Minneapolis press conference condemns
cop killing of Somali youth; rally called
(front page)
 
BY BECKY ELLIS
MINNEAPOLIS--"Minneapolis has become a slaughterhouse. We call for the removal of the police chief," said Omar Jamal, the executive director of the Somali Justice Advocacy Center at a March 11 press conference here in response to the cop killing of Abu Jeilani, 28.

There has been an increase in cop harassment of people since September 11, and the "police are going around kicking some people's doors in," Jamal said. "And now this: just shooting them and killing them just like Mogadishu and civil war. This isn't what we expect."

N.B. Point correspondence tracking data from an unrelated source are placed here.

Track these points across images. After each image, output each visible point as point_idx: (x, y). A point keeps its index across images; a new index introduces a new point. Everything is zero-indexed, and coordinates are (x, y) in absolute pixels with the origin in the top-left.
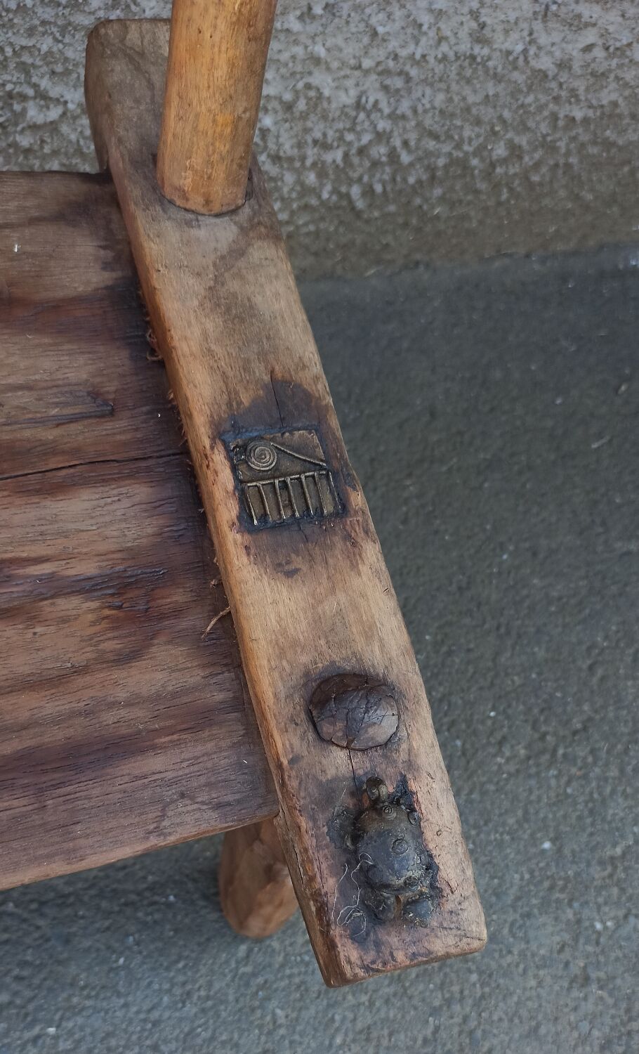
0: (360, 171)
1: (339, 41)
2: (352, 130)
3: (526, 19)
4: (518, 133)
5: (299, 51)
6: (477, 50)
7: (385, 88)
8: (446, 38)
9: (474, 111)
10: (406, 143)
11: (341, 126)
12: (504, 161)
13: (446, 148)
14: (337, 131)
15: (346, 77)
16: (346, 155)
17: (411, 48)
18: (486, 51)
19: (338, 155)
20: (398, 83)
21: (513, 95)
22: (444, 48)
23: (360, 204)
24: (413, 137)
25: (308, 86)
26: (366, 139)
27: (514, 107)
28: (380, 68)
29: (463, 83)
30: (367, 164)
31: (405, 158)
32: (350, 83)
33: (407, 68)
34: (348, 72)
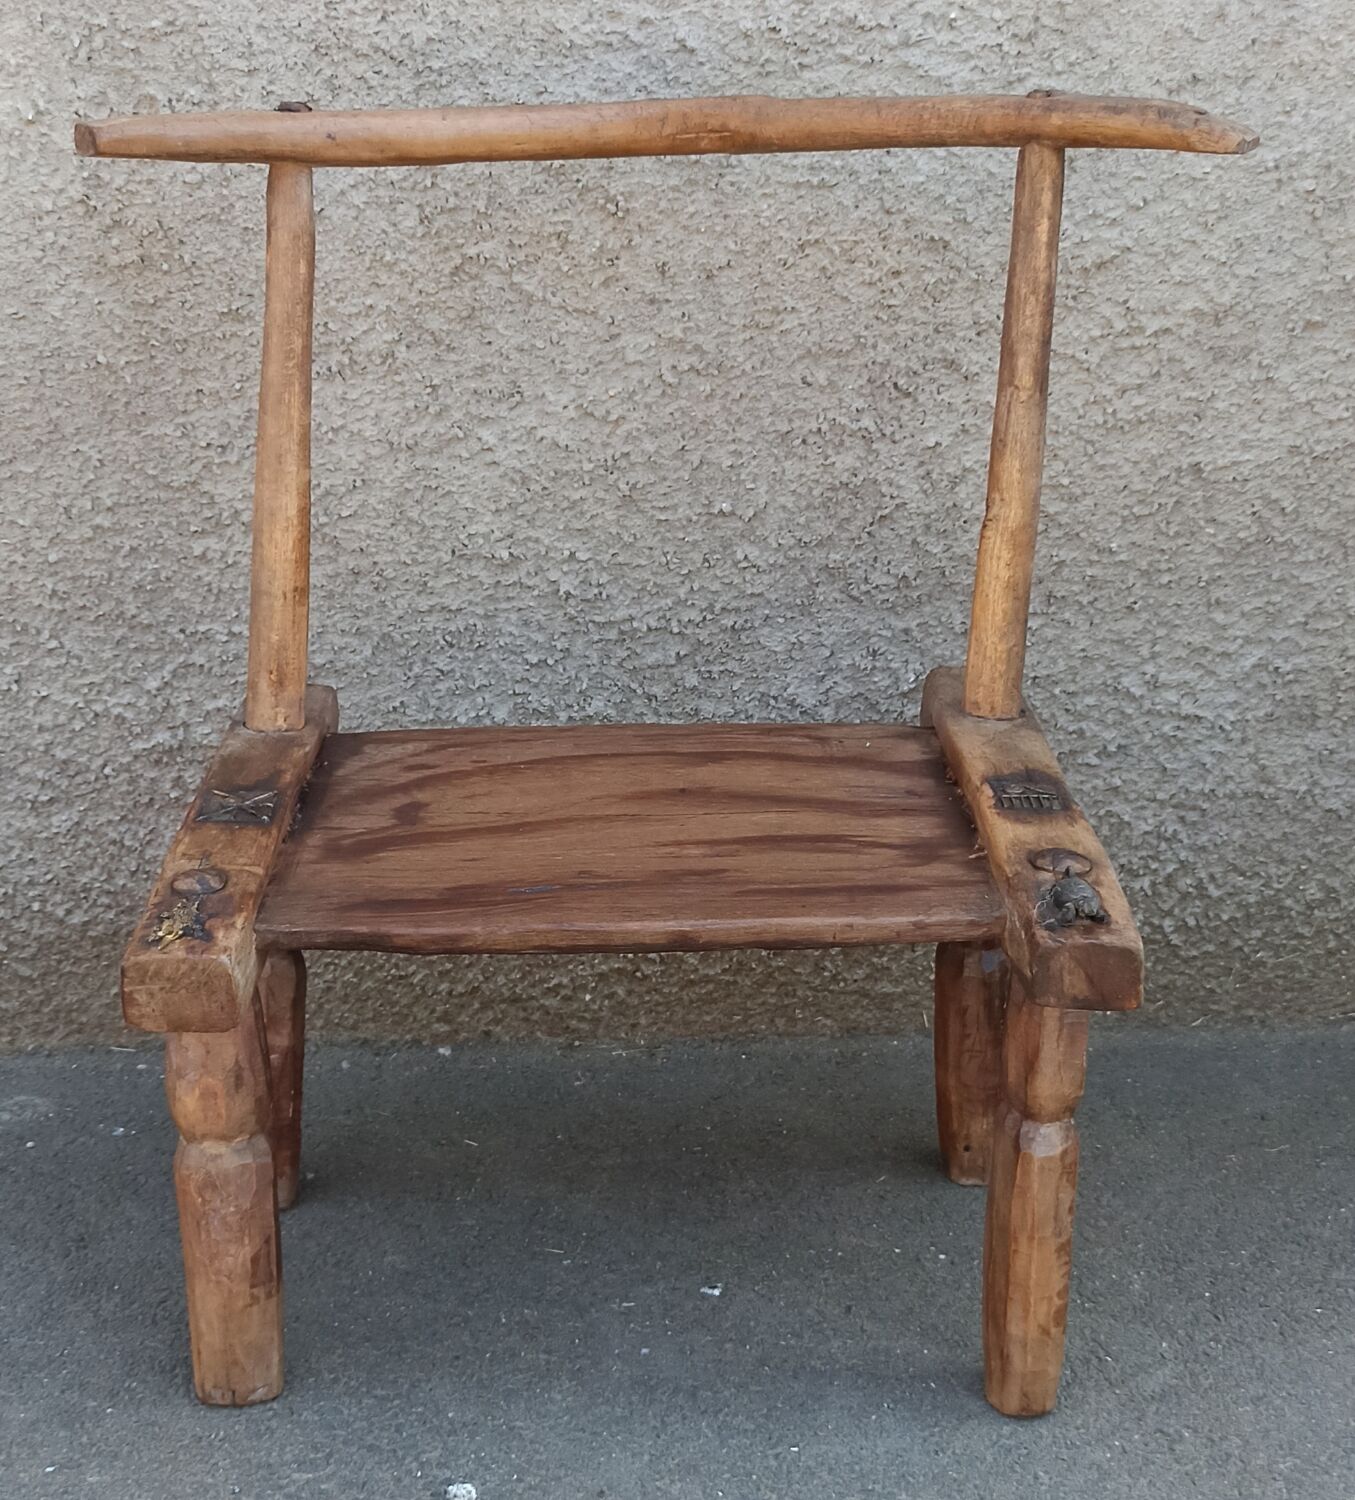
0: (1171, 903)
1: (1134, 776)
2: (1154, 858)
3: (1304, 764)
4: (1328, 875)
5: (1099, 782)
6: (1262, 788)
7: (1182, 819)
8: (1231, 777)
9: (1275, 847)
10: (1212, 877)
11: (1144, 853)
12: (1322, 904)
13: (1256, 884)
14: (1141, 858)
15: (1143, 808)
16: (1153, 884)
17: (1200, 785)
18: (1271, 790)
19: (1146, 882)
20: (1193, 816)
21: (1311, 835)
22: (1231, 786)
23: (1175, 939)
24: (1217, 870)
25: (1109, 814)
26: (1170, 868)
27: (1316, 847)
28: (1174, 801)
29: (1257, 819)
30: (1176, 896)
31: (1214, 892)
32: (1148, 813)
33: (1200, 803)
34: (1145, 803)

Jamal and others held the conference, which was attended by 50 people, to protest the killing by Minneapolis police of Jeilani, a Somali immigrant with a history of mental illness. The killing had occurred the previous day, when police shot numerous bullets into Jeilani. They later said they believed he was charging them. Witnesses say the man had been walking down the street carrying a machete and a crowbar.

Word of the brutal assault spread quickly throughout the Somali community, and 40 people gathered at the scene of the shooting, demanding answers from the cops.

"He was mentally ill," Jeilani's brother, Alawi, told the press conference. "He wasn't doing anything."

Amal Yusuf, the executive director of the Somalian Women's Association, said, "I see this as an overutilization of police power. This is police brutality. It was a long knife that he was holding his hand. They could have used Mace."

Witness to the shooting Dendell Holley said, "It seemed like they just unloaded their guns on him."

One young immigrant from Somalia who stepped out of work to join the Monday morning protest told the Militant that he thinks the shooting was a message to the Somali community.

Earlier incidents involving Somalis include the death on October 22 of 66-year-old Ali W. Ali, who was injured while waiting for a bus. Police ignored witnesses who said that a large white man had punched Ali in the face.

On November 7 the FBI raided several money transfer businesses serving the Somali community in the area, cutting off their ability to send money to relatives in Somalia. The government says that 10 of the 40 Somalis deported nationally by the Immigration and Naturalization Service are from Minnesota.

The Somali Justice Advocacy Center has called a march in Minneapolis for March 23 beginning at 1:00 p.m. to demand justice for Abu Jeilani, the prosecution of the cops who killed him, and the removal of the police chief.